TASK PROMPT - Quote the listing below in full and exactly as written, but omit every picture.

SOURCE MATERIAL -
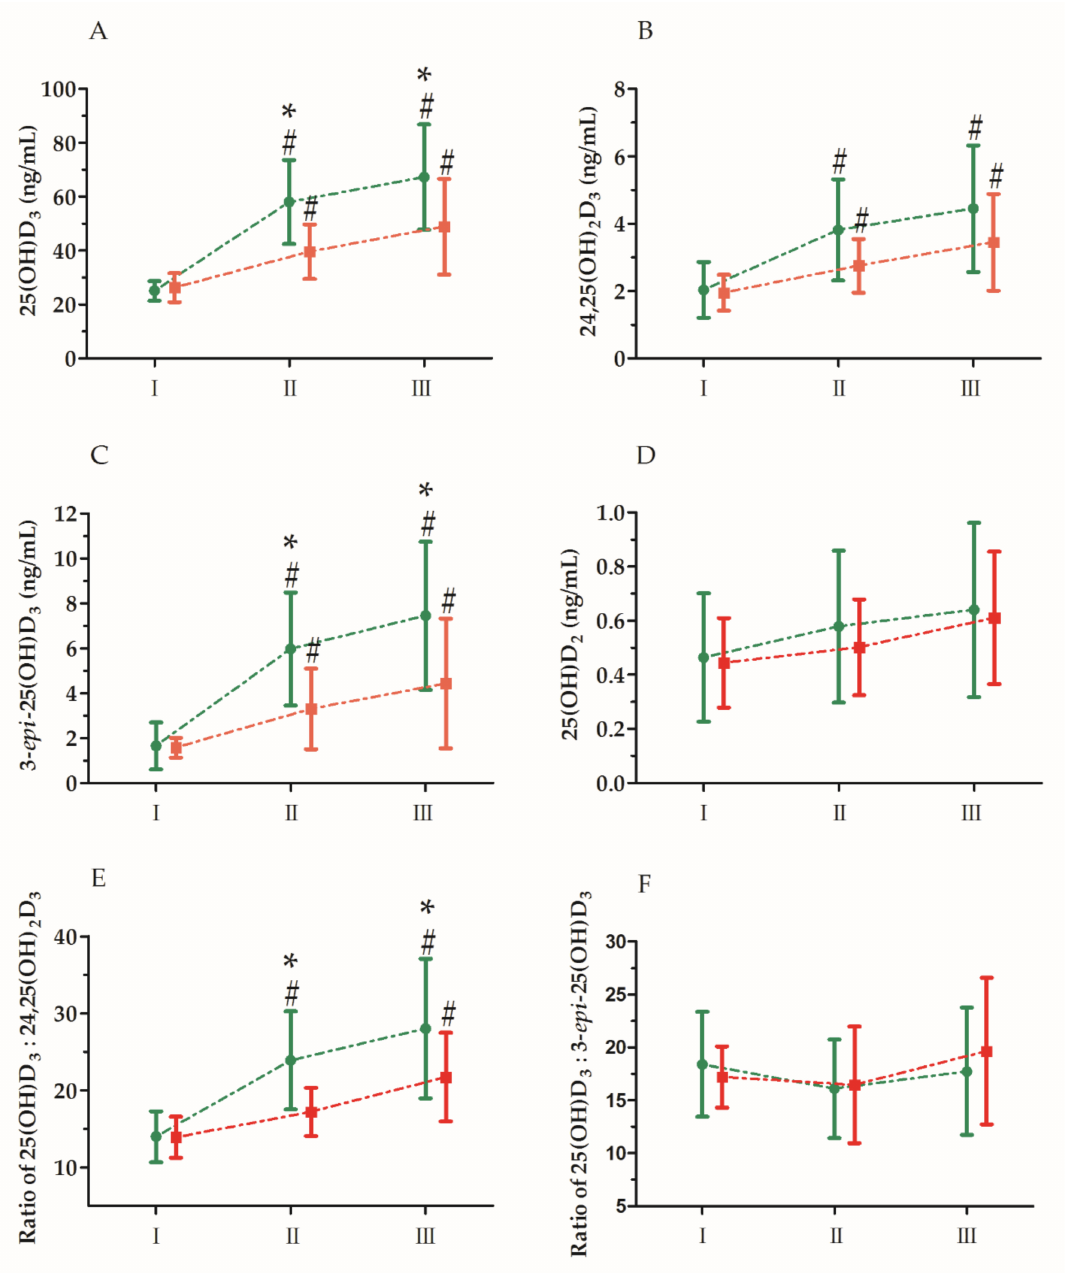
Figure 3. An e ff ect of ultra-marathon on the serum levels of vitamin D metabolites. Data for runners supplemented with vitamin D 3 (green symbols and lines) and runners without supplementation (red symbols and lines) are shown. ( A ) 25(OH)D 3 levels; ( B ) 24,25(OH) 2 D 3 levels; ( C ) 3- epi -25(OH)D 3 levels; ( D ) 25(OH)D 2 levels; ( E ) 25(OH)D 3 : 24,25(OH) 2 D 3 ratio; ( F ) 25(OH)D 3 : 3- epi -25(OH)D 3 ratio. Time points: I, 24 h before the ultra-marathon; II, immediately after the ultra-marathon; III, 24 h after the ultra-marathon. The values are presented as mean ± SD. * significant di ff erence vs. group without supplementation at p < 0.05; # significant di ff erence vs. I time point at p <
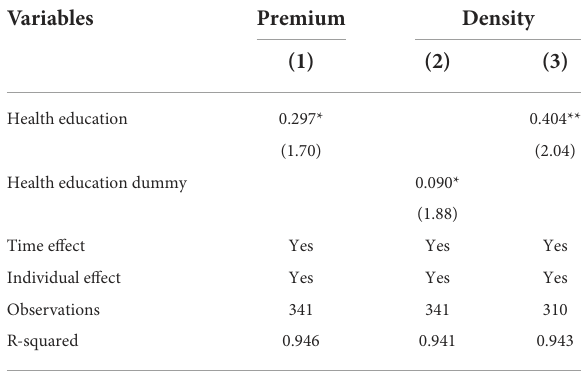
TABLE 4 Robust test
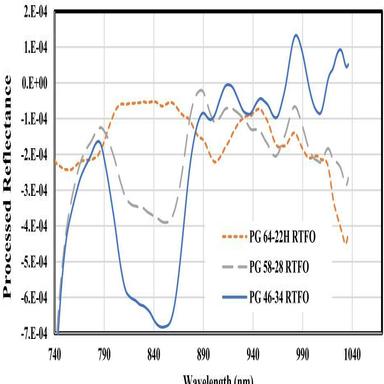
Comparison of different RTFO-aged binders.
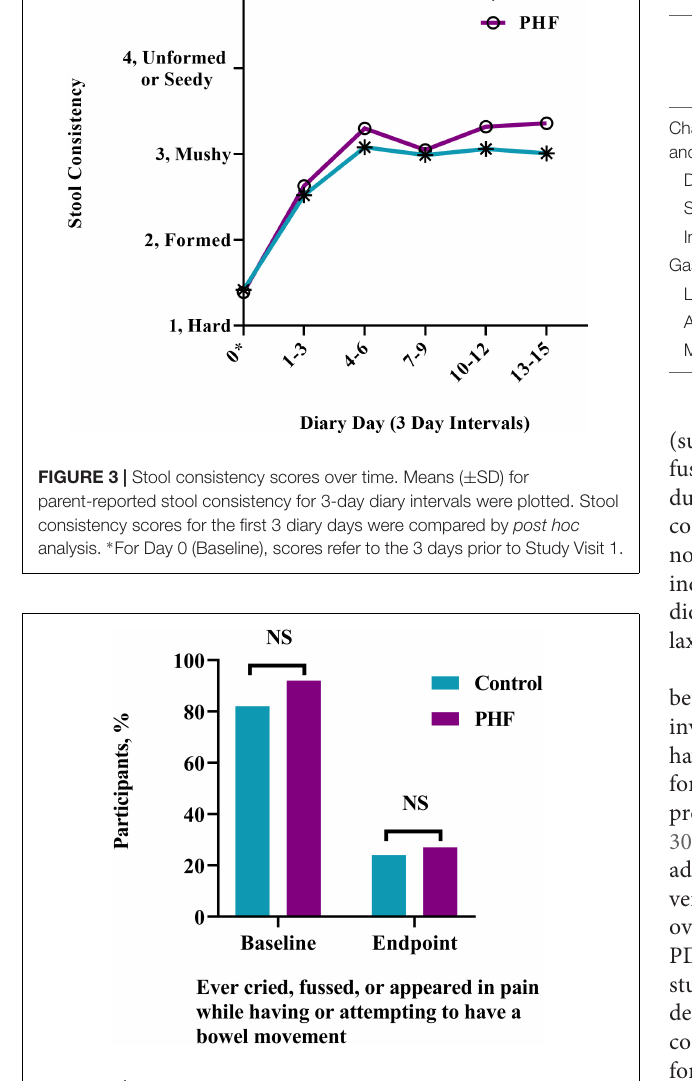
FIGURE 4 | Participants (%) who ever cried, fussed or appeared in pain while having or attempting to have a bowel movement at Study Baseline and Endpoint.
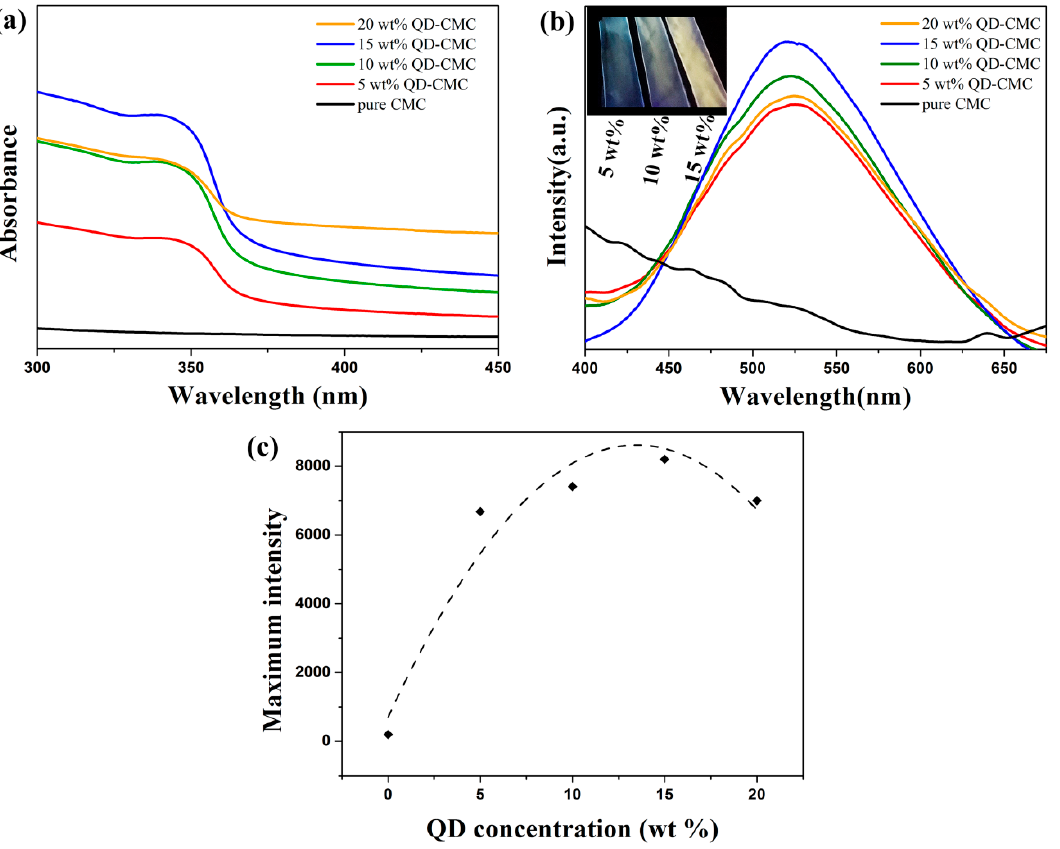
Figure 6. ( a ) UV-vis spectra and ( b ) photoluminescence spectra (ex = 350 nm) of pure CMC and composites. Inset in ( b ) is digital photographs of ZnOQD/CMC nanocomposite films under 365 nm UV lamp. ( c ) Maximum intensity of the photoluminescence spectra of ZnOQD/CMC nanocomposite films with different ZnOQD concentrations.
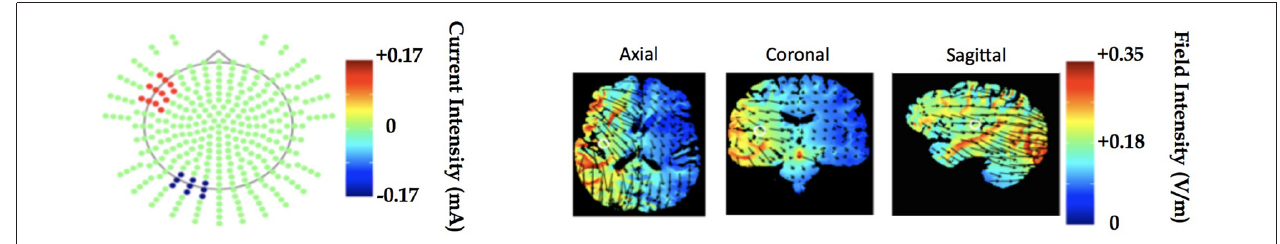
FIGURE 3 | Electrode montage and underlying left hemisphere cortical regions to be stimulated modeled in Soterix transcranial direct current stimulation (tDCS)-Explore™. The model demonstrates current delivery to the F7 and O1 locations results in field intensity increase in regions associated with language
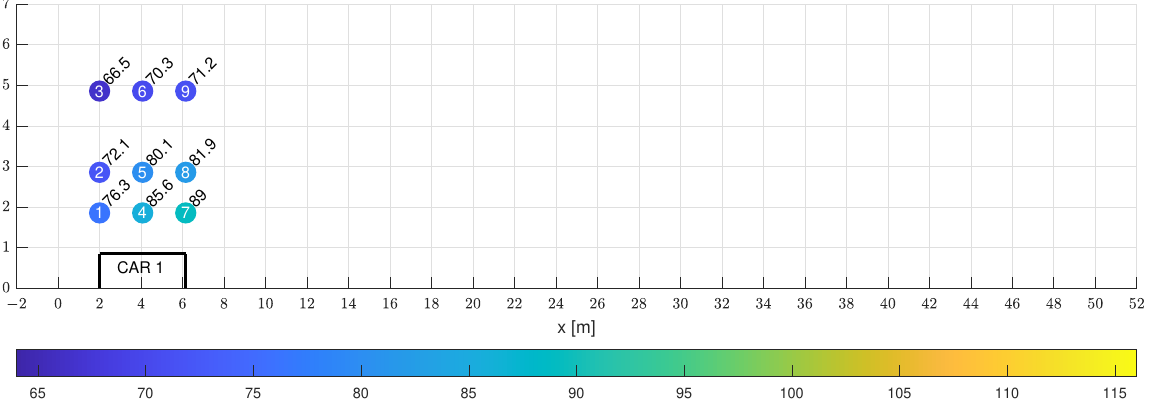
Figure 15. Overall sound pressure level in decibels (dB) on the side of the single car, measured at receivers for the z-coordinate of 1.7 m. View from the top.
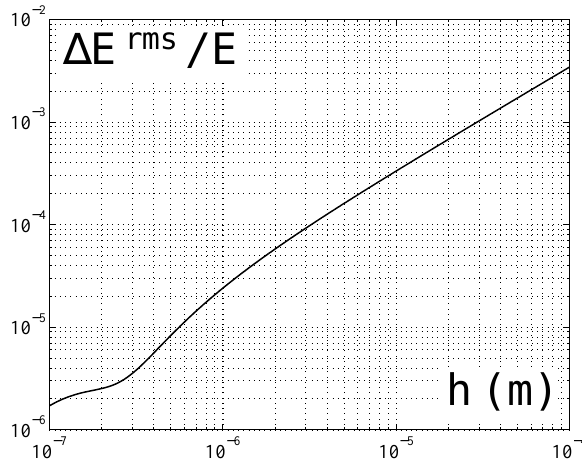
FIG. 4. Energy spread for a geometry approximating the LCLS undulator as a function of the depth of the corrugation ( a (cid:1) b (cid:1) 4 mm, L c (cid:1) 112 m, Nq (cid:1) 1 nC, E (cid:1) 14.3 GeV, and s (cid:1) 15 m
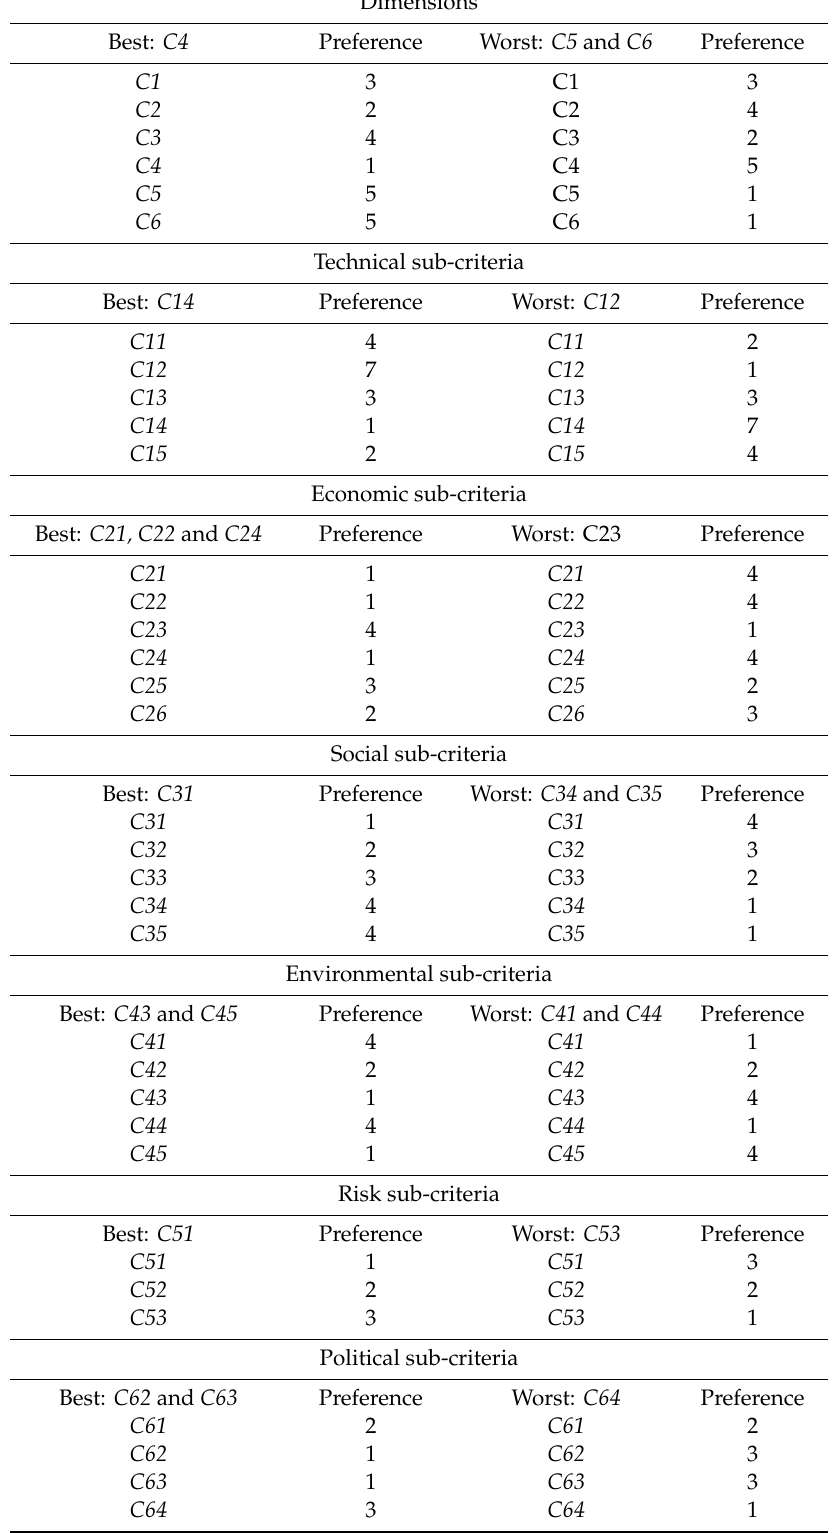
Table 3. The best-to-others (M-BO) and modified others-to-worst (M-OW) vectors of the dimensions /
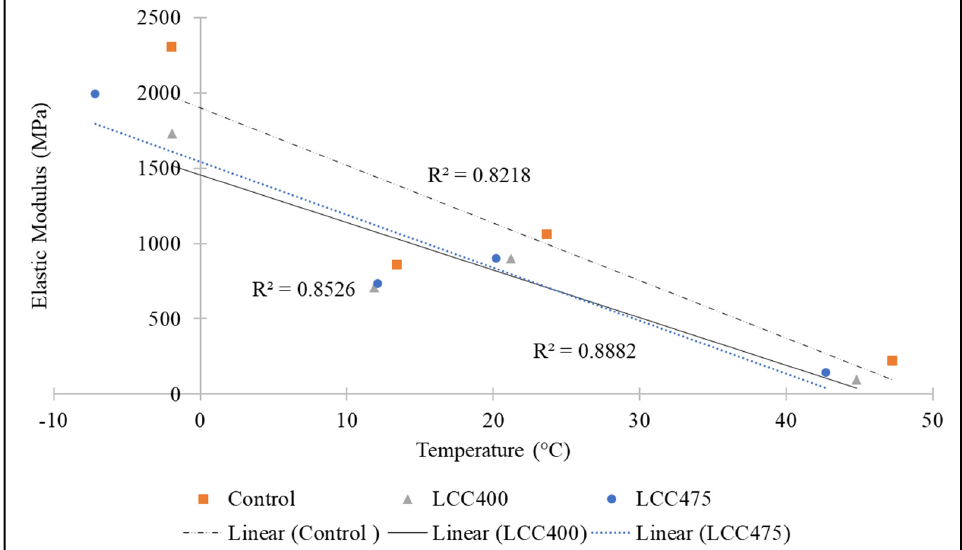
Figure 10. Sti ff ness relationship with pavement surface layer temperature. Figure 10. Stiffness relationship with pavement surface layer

SOLUTION TO THIS PROBLEM -
Figure 3. An e ff ect of ultra-marathon on the serum levels of vitamin D metabolites. Data for runners supplemented with vitamin D 3 (green symbols and lines) and runners without supplementation (red symbols and lines) are shown. ( A ) 25(OH)D 3 levels; ( B ) 24,25(OH) 2 D 3 levels; ( C ) 3- epi -25(OH)D 3 levels; ( D ) 25(OH)D 2 levels; ( E ) 25(OH)D 3 : 24,25(OH) 2 D 3 ratio; ( F ) 25(OH)D 3 : 3- epi -25(OH)D 3 ratio. Time points: I, 24 h before the ultra-marathon; II, immediately after the ultra-marathon; III, 24 h after the ultra-marathon. The values are presented as mean ± SD. * significant di ff erence vs. group without supplementation at p < 0.05; # significant di ff erence vs. I time point at p <
TABLE 4 Robust test
Comparison of different RTFO-aged binders.
FIGURE 4 | Participants (%) who ever cried, fussed or appeared in pain while having or attempting to have a bowel movement at Study Baseline and Endpoint.
Figure 6. ( a ) UV-vis spectra and ( b ) photoluminescence spectra (ex = 350 nm) of pure CMC and composites. Inset in ( b ) is digital photographs of ZnOQD/CMC nanocomposite films under 365 nm UV lamp. ( c ) Maximum intensity of the photoluminescence spectra of ZnOQD/CMC nanocomposite films with different ZnOQD concentrations.
FIGURE 3 | Electrode montage and underlying left hemisphere cortical regions to be stimulated modeled in Soterix transcranial direct current stimulation (tDCS)-Explore™. The model demonstrates current delivery to the F7 and O1 locations results in field intensity increase in regions associated with language
Figure 15. Overall sound pressure level in decibels (dB) on the side of the single car, measured at receivers for the z-coordinate of 1.7 m. View from the top.
FIG. 4. Energy spread for a geometry approximating the LCLS undulator as a function of the depth of the corrugation ( a (cid:1) b (cid:1) 4 mm, L c (cid:1) 112 m, Nq (cid:1) 1 nC, E (cid:1) 14.3 GeV, and s (cid:1) 15 m
Table 3. The best-to-others (M-BO) and modified others-to-worst (M-OW) vectors of the dimensions /
Figure 10. Sti ff ness relationship with pavement surface layer temperature. Figure 10. Stiffness relationship with pavement surface layer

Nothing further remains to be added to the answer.